Named Entity Recognition annotator

The Named Entity Recognition annotator uses predefined rules to extract person, locations, and organizations from the input text and maps this information to facets.

By default, this annotator is not enabled. You can enable and configure the annotator when you configure the parser in the administration console. For each supported language, you can add entries to specify additional words to recognize as entities when documents are parsed. For example, you might specify energy as a word to extract as an organization entity. You can also specify words that are to be blocked and not to be recognized as entities.
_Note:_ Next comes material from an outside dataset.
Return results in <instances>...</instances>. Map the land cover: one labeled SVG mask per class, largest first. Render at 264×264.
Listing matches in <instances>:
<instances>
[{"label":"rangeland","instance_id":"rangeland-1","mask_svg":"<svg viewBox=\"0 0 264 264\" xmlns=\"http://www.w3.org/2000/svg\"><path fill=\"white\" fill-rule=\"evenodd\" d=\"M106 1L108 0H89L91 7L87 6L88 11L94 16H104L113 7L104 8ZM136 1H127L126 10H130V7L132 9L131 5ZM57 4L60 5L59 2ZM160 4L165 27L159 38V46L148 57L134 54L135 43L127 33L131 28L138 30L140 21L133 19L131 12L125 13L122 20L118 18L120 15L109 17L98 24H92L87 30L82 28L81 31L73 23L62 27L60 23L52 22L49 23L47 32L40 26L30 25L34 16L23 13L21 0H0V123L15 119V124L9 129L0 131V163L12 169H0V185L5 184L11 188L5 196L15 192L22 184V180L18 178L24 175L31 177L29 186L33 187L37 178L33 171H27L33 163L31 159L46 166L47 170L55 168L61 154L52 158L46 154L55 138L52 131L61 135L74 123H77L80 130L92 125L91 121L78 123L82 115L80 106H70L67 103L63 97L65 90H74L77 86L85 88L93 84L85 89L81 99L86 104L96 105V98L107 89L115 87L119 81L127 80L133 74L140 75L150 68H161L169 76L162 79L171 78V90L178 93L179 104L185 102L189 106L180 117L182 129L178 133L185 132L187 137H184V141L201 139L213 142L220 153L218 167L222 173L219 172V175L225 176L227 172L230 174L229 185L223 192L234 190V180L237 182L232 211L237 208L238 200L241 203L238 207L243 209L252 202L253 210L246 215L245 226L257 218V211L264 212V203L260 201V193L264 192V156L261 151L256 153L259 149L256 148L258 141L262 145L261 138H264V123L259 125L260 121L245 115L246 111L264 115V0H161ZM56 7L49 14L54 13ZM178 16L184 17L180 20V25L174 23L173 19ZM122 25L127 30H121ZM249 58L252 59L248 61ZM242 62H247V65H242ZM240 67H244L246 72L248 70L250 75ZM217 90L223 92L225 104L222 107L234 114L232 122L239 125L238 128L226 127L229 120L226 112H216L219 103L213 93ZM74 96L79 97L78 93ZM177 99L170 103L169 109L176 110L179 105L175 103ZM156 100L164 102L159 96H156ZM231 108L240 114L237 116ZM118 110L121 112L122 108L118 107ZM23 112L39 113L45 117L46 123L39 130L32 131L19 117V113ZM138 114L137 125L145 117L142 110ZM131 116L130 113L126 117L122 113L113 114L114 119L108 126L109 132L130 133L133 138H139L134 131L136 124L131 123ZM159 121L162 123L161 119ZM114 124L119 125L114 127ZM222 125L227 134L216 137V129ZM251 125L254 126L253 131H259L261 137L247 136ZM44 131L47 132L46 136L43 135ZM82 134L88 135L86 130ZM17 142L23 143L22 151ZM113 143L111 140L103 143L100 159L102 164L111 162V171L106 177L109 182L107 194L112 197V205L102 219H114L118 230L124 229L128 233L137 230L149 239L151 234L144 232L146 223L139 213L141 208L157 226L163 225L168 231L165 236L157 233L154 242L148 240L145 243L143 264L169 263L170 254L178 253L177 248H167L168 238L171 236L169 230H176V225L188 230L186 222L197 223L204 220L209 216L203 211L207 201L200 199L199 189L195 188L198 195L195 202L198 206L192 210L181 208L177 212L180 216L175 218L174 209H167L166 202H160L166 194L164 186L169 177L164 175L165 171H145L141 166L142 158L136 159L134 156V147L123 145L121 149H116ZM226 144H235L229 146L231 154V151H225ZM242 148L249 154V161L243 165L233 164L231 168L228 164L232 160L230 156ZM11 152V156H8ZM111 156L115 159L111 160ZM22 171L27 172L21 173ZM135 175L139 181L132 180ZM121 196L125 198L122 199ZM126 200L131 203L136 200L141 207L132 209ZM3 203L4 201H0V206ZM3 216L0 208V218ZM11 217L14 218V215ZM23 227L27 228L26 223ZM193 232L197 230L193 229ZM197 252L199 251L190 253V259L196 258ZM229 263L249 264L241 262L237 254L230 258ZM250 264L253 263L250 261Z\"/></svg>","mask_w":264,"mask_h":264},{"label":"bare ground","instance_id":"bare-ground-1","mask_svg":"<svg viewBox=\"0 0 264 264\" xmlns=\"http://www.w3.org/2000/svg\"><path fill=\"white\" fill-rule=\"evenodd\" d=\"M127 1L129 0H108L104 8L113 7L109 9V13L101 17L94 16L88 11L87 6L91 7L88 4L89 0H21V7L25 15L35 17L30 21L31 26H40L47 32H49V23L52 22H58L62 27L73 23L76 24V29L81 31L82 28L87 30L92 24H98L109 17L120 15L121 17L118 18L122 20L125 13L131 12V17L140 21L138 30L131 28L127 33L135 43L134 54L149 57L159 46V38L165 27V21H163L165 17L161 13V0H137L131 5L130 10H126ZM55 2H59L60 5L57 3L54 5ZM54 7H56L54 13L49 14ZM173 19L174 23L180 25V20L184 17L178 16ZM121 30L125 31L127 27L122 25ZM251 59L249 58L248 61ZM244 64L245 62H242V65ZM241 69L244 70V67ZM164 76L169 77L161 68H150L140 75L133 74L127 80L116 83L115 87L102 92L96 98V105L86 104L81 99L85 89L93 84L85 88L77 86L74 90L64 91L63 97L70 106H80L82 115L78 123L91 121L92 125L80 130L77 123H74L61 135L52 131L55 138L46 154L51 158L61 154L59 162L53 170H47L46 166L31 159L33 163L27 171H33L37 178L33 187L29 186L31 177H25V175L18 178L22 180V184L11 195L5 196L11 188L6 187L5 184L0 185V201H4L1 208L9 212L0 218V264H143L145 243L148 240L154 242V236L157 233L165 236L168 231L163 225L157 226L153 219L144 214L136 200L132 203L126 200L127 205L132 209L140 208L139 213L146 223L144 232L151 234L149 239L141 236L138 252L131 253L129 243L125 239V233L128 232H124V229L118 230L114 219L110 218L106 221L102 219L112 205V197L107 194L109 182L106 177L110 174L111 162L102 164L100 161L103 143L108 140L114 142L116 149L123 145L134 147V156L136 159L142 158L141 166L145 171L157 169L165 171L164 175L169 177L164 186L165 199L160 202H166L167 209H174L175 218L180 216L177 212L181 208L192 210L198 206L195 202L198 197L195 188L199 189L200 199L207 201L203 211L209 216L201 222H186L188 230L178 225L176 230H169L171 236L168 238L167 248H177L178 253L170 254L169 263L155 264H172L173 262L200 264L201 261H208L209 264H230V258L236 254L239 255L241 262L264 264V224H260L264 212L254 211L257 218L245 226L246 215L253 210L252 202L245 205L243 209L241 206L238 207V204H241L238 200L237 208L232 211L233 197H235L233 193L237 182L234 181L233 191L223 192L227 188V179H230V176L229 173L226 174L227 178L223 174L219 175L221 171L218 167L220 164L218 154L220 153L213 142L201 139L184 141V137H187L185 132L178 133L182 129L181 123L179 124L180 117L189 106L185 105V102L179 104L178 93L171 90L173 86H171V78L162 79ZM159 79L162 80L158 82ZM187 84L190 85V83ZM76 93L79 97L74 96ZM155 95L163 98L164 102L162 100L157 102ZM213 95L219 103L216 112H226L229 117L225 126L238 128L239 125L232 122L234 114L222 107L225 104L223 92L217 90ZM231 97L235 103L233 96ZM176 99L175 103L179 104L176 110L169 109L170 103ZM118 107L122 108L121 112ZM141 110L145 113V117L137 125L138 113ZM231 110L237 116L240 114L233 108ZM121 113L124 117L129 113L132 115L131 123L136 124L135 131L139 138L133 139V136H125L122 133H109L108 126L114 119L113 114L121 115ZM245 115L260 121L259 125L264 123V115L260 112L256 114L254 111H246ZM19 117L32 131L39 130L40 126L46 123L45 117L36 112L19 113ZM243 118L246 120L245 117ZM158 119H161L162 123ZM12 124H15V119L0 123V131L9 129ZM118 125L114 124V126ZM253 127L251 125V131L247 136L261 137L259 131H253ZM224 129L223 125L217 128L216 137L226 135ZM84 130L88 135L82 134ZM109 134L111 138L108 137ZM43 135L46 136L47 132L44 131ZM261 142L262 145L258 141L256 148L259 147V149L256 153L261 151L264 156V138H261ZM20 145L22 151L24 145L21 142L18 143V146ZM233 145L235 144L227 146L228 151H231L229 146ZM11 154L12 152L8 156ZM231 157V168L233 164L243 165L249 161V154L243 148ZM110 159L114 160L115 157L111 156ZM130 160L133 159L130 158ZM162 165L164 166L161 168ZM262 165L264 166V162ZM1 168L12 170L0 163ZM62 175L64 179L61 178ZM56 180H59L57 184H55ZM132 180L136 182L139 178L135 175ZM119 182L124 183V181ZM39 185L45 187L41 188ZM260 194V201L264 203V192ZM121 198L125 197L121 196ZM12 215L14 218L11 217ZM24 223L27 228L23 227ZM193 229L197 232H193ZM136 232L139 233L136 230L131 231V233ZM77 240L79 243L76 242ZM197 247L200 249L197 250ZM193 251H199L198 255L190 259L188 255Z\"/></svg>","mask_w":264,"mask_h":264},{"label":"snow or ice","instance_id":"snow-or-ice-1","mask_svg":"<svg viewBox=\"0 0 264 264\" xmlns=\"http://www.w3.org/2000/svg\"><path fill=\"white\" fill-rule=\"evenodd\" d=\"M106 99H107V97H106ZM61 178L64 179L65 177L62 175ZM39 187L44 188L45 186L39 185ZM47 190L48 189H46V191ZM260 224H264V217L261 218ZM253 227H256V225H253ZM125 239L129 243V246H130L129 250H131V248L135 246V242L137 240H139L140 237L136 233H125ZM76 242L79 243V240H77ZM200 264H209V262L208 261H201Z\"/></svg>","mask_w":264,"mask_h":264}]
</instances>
For content analytics collections, the annotator maps information to the following predefined facets:

Table 1. Predefined facets for named entity extraction
Facet path	Facet name
$._ne.person	Person
$._ne.location	Location
$._ne.organization	Organization

For enterprise search collections, you can specify to which facets the extracted information is mapped when you configure the annotator in the administration console. By default, the system maps the information to new facets that are named Person, Location, and Organization. You can specify different names for these new facets, or map the entities to existing flat facets. If you map the entities to existing facets, the entity values are added to any existing values for the facets.

After you make changes to the configuration of the Named Entity Recognition annotator, you must apply the changes to documents in the index. For enterprise search collections, you must start or restart the parser before you apply the changes to documents in the index. For content analytics collections, you must deploy the analytic resources before you apply the changes to documents in the index.

To apply the changes to documents in the index, run a full rebuild of the index. Alternatively, recrawl or reimport all documents so that they can be indexed again. If the document cache is not enabled for this collection, you must recrawl or reimport all documents.

The predefined named entity extraction rule supports the following languages:

English
Chinese
French
German
Japanese
Spanish